One zero, LP/HP

References : Posted by Bram
Notes :
LP is only 'valid' for cutoffs > samplerate/4
HP is only 'valid' for cutoffs < samplerate/4

Code :
theta = cutoff*2*pi / samplerate

LP:
H(z) = (1+p*z^(-1)) / (1+p)
out[i] = 1/(1+p) * in[i] + p/(1+p) * in[i-1];
p = (1-2*cos(theta)) - sqrt((1-2*cos(theta))^2 - 1)
Pi/2 < theta < Pi

HP:
H(z) = (1-p*z^(-1)) / (1+p)
out[i] = 1/(1+p) * in[i] - p/(1+p) * in[i-1];
p = (1+2*cos(theta)) - sqrt((1+2*cos(theta))^2 - 1)
0 < theta < Pi/2

Comments
from : newbie attack
comment : What is the implementation of z^(-1)?
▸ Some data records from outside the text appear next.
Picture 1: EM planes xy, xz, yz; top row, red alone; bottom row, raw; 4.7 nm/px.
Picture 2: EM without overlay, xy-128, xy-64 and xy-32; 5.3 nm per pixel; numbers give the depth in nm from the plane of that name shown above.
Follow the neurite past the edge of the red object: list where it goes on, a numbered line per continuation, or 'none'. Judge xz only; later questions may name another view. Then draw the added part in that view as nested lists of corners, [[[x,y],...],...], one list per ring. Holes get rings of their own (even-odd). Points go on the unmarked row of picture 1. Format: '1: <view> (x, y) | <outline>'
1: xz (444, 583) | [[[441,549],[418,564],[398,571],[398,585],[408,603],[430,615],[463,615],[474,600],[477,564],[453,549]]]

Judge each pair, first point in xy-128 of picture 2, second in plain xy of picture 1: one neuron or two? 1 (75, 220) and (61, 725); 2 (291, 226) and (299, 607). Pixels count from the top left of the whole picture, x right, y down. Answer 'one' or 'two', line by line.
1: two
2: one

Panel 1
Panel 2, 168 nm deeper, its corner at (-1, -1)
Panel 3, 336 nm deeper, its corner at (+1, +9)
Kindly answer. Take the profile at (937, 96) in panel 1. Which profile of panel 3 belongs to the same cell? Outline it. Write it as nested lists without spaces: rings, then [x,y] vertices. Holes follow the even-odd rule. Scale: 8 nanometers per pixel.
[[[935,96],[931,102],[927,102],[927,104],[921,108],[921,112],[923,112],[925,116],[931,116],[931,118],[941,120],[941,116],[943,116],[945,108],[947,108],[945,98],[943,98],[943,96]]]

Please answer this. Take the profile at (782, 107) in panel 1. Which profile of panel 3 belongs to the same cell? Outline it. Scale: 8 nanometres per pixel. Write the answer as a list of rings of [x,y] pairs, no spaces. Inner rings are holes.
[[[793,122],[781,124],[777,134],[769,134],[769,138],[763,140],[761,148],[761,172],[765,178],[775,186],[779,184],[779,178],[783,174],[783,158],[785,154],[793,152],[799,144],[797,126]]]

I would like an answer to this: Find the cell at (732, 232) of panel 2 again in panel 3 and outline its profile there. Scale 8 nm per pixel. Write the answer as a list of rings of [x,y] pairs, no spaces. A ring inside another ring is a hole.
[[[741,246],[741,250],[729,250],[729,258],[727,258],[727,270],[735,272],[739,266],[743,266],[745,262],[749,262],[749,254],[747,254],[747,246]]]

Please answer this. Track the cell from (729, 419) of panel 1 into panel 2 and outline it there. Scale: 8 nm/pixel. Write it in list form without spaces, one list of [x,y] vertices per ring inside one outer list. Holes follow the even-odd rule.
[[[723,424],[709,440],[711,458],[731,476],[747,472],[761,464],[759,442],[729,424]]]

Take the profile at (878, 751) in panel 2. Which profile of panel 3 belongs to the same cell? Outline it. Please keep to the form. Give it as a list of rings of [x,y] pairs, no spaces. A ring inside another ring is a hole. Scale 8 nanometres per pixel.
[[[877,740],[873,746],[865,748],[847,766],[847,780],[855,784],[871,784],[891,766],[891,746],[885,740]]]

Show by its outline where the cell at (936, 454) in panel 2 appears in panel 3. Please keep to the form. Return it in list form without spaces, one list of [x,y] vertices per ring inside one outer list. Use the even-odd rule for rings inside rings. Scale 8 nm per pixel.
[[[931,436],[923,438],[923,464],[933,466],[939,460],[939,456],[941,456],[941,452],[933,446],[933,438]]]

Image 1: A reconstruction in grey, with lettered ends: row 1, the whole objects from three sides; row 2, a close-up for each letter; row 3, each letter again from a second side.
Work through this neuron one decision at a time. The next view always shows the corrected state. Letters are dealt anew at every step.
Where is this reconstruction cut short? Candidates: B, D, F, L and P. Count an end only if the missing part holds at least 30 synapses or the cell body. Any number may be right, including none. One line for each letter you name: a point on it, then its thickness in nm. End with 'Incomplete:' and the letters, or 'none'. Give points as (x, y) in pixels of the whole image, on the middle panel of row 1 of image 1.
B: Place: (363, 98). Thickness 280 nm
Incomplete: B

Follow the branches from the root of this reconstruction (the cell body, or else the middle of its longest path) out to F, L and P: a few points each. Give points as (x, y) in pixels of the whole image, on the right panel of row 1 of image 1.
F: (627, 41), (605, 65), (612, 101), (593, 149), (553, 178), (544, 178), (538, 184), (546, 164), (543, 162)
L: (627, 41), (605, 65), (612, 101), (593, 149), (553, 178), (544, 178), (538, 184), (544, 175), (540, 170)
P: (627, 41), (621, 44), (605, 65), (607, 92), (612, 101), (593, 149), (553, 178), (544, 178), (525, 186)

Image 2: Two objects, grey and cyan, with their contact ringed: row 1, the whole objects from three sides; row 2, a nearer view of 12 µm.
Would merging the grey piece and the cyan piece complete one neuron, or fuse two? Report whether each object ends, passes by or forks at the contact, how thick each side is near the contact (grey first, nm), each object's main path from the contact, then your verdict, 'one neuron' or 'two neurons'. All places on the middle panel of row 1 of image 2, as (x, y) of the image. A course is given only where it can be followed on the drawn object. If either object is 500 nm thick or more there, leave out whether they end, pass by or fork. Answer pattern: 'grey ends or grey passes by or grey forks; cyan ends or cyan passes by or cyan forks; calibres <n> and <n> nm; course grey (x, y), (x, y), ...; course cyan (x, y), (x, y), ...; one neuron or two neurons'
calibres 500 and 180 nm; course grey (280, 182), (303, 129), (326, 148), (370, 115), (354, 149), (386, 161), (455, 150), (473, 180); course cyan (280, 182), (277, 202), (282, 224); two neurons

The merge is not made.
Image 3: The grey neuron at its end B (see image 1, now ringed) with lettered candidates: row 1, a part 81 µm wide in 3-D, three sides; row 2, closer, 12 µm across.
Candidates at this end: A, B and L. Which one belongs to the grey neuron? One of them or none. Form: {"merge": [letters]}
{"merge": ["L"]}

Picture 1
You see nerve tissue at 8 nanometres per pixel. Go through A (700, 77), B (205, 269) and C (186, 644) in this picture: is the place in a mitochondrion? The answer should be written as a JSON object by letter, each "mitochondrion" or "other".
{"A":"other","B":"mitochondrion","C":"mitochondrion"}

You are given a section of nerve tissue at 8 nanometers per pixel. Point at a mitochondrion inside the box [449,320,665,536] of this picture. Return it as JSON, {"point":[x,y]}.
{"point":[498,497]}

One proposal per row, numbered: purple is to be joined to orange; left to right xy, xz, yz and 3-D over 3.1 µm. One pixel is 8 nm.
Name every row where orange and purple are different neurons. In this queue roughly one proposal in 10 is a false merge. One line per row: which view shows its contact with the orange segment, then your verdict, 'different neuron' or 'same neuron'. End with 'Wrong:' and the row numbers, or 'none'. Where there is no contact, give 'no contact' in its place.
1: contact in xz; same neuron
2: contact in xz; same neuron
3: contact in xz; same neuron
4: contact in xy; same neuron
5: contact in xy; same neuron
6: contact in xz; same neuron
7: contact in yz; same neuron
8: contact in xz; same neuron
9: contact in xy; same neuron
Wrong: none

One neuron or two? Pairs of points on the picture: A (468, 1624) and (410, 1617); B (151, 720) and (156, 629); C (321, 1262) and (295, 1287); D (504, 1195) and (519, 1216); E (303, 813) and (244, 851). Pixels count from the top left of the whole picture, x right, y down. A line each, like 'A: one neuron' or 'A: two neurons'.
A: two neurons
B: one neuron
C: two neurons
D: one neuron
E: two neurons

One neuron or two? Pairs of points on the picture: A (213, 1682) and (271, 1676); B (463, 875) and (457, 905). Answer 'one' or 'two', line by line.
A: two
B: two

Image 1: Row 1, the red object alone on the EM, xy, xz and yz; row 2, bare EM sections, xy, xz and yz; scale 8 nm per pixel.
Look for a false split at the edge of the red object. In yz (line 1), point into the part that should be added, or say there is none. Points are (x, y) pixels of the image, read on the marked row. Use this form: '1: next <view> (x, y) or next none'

from : spam[AT]hell[DOT]no
comment : z^(-1) = 1/z

from : cam
comment : z^(-1) is a single sample delay. The second line of code is the actual filter code. First line is a transfer function.

from : Gorgr
comment : wt's the meaning of 'p'?

from : chippo
comment : And what's the meaning of 'z'?